Dokumentabschnitt

Entscheidungsstichwort (Thema)

Heimunterbringungskosten als außergewöhnliche Belastung - Mitverursachung der Unterstützungsbedürftigkeit durch unentgeltliche Grundstücksübertragung unter Nießbrauchsvorbehalt

 

Leitsatz (redaktionell)

  1. Aufwendungen des durch eine 10 Jahre zuvor erfolgte unentgeltliche Grundstücksübertragung unter Nießbrauchsvorbehalt begünstigten Neffen für die Unterbringung der Tante in einem Pflegeheim sind als außergewöhnliche Belastung abzugsfähig, wenn die Unterstützungsbedürftigkeit seiner Tante durch die Annahme der Grundstücksübertragung deshalb nicht adäquat kausal mit verursacht wurde, weil sie auf den nicht voraussehbaren Rückgang der vorbehaltenen Mieterträge sowie die Entwicklung der Pflegekosten zurückzuführen ist und es sich bei dem Mietwohngrundstück um schwer verwertbares Vermögen handelt (Abgrenzung zum BFH-Urteil vom 12. November 1996 (III R 38/95, BFHE 182, 64, BStBl II 1997, 387).

Datenblock
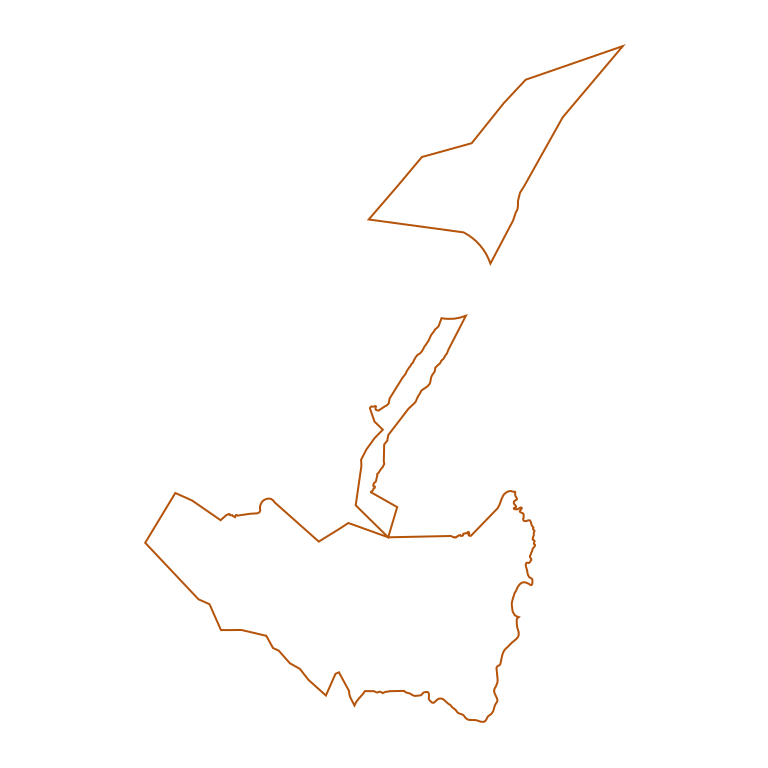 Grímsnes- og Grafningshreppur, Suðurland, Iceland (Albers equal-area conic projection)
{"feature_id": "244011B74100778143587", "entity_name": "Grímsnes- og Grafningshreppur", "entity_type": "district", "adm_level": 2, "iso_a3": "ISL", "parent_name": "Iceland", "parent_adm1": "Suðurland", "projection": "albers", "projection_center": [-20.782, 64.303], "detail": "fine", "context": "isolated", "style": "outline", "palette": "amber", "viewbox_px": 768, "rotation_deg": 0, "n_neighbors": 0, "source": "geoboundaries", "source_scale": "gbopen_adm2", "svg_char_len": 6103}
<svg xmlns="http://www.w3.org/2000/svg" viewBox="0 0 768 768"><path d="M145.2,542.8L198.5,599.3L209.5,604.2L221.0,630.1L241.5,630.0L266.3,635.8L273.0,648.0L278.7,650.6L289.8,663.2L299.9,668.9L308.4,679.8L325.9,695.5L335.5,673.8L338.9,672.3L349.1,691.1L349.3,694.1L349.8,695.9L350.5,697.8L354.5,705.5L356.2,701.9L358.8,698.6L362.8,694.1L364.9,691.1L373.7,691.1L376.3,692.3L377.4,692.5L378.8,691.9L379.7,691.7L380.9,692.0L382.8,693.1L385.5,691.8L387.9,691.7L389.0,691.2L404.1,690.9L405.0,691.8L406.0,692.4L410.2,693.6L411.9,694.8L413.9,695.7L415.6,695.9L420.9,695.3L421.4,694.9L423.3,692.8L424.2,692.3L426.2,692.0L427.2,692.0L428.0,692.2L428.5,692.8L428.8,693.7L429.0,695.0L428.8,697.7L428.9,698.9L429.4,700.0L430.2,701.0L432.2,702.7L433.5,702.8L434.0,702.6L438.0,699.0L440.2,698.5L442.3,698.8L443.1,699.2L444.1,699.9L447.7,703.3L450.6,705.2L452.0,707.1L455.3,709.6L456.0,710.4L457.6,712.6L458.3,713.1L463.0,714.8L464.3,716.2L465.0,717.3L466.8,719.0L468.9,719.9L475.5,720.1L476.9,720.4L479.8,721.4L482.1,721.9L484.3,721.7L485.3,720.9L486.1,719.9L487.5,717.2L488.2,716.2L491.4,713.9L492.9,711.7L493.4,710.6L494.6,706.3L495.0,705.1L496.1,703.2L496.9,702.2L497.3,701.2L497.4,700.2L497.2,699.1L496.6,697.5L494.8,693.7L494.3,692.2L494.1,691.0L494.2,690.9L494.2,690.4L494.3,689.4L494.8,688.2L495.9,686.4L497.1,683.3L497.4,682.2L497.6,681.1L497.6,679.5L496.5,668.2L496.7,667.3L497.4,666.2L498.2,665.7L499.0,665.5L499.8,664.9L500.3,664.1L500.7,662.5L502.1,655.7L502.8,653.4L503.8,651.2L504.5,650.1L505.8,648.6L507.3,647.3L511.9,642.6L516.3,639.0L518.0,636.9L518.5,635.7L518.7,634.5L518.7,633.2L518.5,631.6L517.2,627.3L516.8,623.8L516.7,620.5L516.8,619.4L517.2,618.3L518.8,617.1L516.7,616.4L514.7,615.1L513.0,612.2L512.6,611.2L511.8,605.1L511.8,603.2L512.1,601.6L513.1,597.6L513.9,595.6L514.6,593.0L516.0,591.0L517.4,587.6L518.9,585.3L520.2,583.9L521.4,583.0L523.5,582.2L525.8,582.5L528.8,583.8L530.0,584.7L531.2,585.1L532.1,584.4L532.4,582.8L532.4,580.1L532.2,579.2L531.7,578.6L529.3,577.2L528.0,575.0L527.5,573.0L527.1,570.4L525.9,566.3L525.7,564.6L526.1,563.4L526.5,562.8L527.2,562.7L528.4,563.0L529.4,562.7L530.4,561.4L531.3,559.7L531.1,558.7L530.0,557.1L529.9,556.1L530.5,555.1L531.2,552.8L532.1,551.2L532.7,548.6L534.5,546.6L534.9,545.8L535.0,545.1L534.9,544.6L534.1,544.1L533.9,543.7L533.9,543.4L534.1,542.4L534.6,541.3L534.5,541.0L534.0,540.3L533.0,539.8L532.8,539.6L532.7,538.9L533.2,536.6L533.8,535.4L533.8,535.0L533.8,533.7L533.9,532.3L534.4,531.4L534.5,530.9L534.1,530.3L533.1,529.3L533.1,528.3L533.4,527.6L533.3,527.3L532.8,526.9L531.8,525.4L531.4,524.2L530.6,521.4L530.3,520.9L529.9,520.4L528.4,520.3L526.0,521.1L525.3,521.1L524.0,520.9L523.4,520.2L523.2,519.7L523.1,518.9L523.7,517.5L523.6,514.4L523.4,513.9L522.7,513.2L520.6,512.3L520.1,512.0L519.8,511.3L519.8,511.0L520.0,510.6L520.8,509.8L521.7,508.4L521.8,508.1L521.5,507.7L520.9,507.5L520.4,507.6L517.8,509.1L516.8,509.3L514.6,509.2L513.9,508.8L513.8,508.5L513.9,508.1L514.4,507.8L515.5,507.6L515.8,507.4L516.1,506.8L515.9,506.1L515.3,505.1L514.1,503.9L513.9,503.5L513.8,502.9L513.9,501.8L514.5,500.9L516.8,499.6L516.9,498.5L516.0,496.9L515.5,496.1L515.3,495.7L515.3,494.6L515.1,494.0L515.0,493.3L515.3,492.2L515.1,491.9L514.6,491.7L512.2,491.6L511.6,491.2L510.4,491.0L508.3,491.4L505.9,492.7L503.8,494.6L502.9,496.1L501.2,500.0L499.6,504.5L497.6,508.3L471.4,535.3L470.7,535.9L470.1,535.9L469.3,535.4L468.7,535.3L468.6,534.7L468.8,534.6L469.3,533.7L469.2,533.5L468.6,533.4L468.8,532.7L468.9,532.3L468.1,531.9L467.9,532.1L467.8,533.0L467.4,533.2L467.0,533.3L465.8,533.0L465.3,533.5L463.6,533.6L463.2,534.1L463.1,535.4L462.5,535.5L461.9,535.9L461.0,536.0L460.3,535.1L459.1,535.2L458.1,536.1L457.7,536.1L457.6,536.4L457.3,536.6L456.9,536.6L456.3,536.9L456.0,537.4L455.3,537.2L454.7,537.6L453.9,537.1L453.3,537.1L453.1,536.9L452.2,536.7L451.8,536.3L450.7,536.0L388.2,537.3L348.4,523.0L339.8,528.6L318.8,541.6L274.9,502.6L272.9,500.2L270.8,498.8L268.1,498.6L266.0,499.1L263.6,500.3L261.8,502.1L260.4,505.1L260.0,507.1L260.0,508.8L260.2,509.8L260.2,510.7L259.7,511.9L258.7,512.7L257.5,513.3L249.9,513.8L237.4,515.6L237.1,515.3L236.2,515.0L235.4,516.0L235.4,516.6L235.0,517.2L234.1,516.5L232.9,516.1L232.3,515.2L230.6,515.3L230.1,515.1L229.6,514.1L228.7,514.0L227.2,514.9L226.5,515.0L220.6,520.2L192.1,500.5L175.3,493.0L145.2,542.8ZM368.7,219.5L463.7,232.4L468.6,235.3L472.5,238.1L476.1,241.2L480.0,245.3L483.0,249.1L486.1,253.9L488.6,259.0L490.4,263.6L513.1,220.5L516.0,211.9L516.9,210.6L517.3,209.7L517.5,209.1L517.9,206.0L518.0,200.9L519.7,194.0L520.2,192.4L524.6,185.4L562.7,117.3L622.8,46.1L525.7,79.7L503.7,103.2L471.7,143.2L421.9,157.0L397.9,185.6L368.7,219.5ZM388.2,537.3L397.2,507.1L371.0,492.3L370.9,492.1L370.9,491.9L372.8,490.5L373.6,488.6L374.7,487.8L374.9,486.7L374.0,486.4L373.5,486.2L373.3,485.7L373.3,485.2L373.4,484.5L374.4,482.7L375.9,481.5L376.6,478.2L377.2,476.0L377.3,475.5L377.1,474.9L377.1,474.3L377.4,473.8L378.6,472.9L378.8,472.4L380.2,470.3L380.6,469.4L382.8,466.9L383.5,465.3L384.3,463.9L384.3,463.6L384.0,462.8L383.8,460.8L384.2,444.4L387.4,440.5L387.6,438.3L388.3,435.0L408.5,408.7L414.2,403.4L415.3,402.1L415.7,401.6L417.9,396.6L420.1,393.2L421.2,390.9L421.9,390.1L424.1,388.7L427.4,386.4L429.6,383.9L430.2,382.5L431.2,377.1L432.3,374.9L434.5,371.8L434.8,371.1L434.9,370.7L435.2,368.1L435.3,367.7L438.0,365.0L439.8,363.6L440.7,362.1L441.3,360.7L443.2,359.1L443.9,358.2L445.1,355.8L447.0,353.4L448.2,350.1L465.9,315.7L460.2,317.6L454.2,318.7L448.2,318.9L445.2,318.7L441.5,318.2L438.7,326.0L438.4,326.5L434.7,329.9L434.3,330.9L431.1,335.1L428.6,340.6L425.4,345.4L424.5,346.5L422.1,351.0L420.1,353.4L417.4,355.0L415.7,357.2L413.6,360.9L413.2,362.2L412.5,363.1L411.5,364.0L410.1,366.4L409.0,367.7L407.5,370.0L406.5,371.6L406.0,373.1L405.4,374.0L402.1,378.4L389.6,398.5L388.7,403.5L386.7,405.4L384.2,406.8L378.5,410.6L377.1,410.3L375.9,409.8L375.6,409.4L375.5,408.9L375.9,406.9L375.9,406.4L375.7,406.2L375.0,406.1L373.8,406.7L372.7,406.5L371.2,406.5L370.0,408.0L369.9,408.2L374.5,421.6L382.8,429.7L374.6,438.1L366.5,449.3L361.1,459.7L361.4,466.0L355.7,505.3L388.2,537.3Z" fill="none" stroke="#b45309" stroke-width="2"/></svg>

Zu lösende Aufgaben
A) Geben Sie den Leitsatz von "1. Aufwendungen des" bis einschließlich "II 1997, 387)." wieder und tauschen Sie dabei "Pflegeheim" gegen "Seniorenheim" aus.
B) Fassen Sie den Absatz des Leitsatzes, der mit "1. Aufwendungen des durch" beginnt, als Liste zusammen, ohne seine wesentlichen Aussagen zu verlieren.
Die Daten stammen aus einer anderen Quelle als der Leitsatz.

Antworten je Aufgabe
A)
1. Aufwendungen des durch eine 10 Jahre zuvor erfolgte unentgeltliche Grundstücksübertragung unter Nießbrauchsvorbehalt begünstigten Neffen für die Unterbringung der Tante in einem Seniorenheim sind als außergewöhnliche Belastung abzugsfähig, wenn die Unterstützungsbedürftigkeit seiner Tante durch die Annahme der Grundstücksübertragung deshalb nicht adäquat kausal mit verursacht wurde, weil sie auf den nicht voraussehbaren Rückgang der vorbehaltenen Mieterträge sowie die Entwicklung der Pflegekosten zurückzuführen ist und es sich bei dem Mietwohngrundstück um schwer verwertbares Vermögen handelt (Abgrenzung zum BFH-Urteil vom 12. November 1996 (III R 38/95, BFHE 182, 64, BStBl II 1997, 387).

B)
- Ein Neffe kann Aufwendungen für die Unterbringung seiner Tante in einem Pflegeheim als außergewöhnliche Belastung abziehen.
- Der Neffe war durch eine 10 Jahre zuvor erfolgte unentgeltliche Grundstücksübertragung unter Nießbrauchsvorbehalt begünstigt.
- Voraussetzung ist, dass die Annahme der Grundstücksübertragung die Unterstützungsbedürftigkeit der Tante nicht adäquat kausal mit verursacht hat.
- Das trifft zu, weil die Unterstützungsbedürftigkeit auf den nicht voraussehbaren Rückgang der vorbehaltenen Mieterträge und auf die Entwicklung der Pflegekosten zurückzuführen ist.
- Außerdem handelt es sich bei dem Mietwohngrundstück um schwer verwertbares Vermögen.
- Der Leitsatz grenzt sich vom BFH-Urteil vom 12. November 1996 ab (III R 38/95, BFHE 182, 64, BStBl II 1997, 387).